As teams grow it can be harder to build bonds between co-workers. Microsoft knows all about this, and it just released a new bot for its chat-based productivity app Teams to make it easier to break the ice.
The new Icebreaker Bot for Teams sets up meetings between co-workers. People interested in these meetings join a group in Teams, and the bot pairs people every Monday morning at random. It can then search calendars to point out meeting times available to both parties.
Icebreaker Bot is a no-code tool that users can integrate into Teams. Companies can brand it and customize the experience.
The bot is another way to help companies whose employees aren’t all sitting in the same room forge a strong culture. Tools that make big enterprises feel like small startups are an important selling point for Teams as it competes fiercely against its now-public rival Slack and other work collaboration tools.
Icebreaker was born out of the desire of the employees who built Teams to get to know each other as the fast-growing app demanded more staffing. Nidhi Shandilya, a senior product manager at Microsoft, wrote about the struggle last week to build and maintain a tight culture among those working on Teams after it launched publicly in March 2017.
Since that day, the Teams team (we know..we know) has now grown exponentially, spread across multiple time zones around the world. At each all-hands meeting it became a ritual to welcome new team members with an ice-breaker tactic: have each person introduce themselves and share something unique about the person sitting next to them.

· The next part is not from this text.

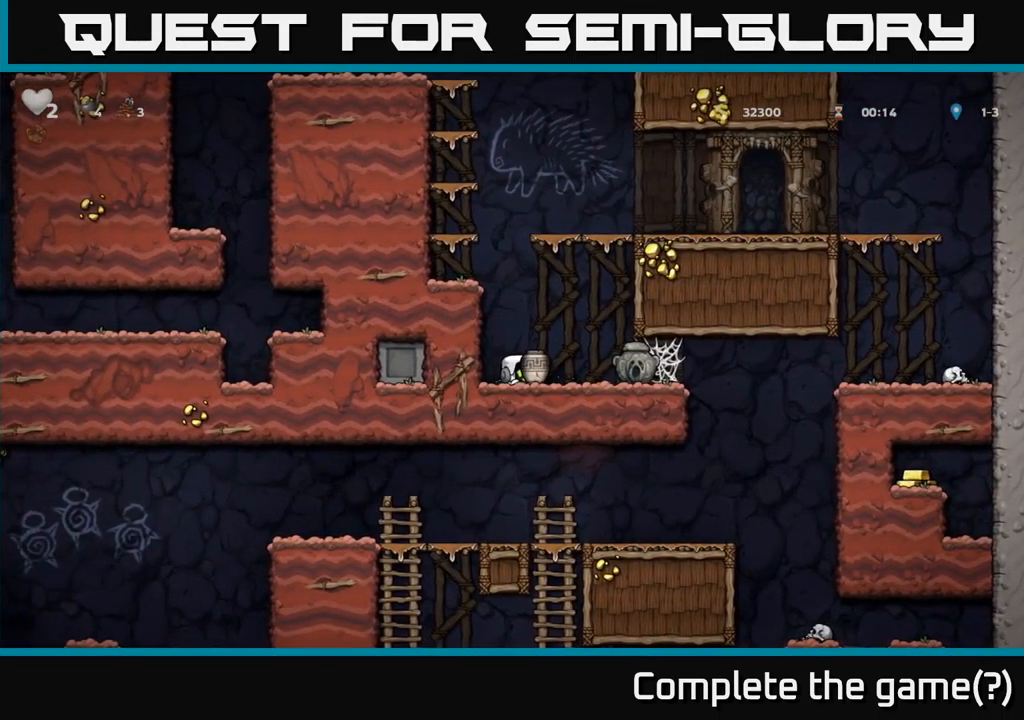
{"buttons": ["DPAD_RIGHT"], "left_stick": "center", "events": [[17, "A", "down"], [50, "DPAD_RIGHT", "up"], [100, "DPAD_LEFT", "down"], [183, "A", "up"], [183, "DPAD_LEFT", "up"], [233, "X", "down"], [300, "X", "up"], [383, "DPAD_RIGHT", "down"]]}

It worked well within the scope of the meeting, but outside it was becoming harder to bring a rapidly growing team to foster camaraderie and collaboration – a set of values that the Teams leadership placed high importance in.

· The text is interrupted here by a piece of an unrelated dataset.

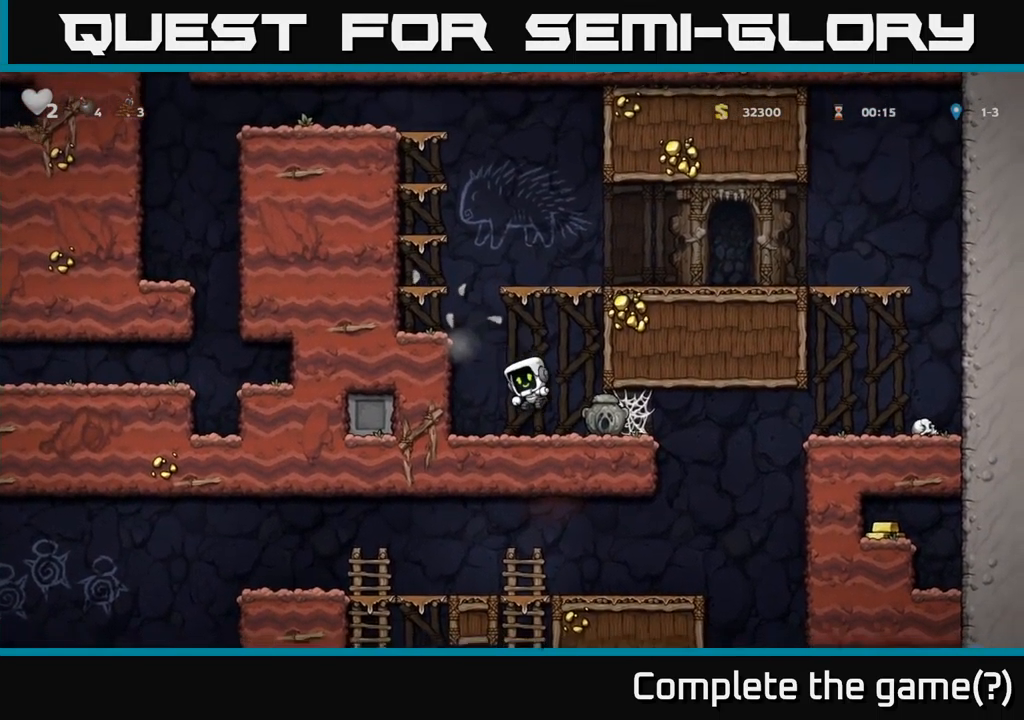
{"buttons": ["DPAD_DOWN"], "left_stick": "center", "events": [[33, "DPAD_RIGHT", "up"], [267, "DPAD_RIGHT", "down"], [350, "DPAD_DOWN", "down"], [367, "DPAD_RIGHT", "up"], [433, "X", "down"], [500, "X", "up"]]}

An early engineer working on Teams built an internal tool, then called Meetuply, to help the originals get to know the new people working on the chat app. The idea was the same as Icebreaker today — pairing up people at random either remotely or in person — to answer one question: “Who are these new people and what are they working on?”
Meetuply caught on big time at Microsoft, beyond Teams, including within the groups responsible for bringing in new employees fresh out of college. Shandilya writes that she made a plan to expand Meetuply beyond Microsoft and teamed up with an engineering group that included the inventor of the product, setting in motion the eventual creation of Icebreaker.
The blog post also reminisces about the birth of Teams, which dates back roughly four years. Before it was in use by hundreds of thousands or large companies, Teams was just an idea percolating in off-site meetings in strange locations: a fruit farm in Hawaii and a hotel room in Las Vegas.
The fruit farm belonged to Teams Corporate Vice President Brian MacDonald. Employees used the separation to mimic office environments where workers are spread across the globe. It helped them figure out what areas to focus on when building Teams.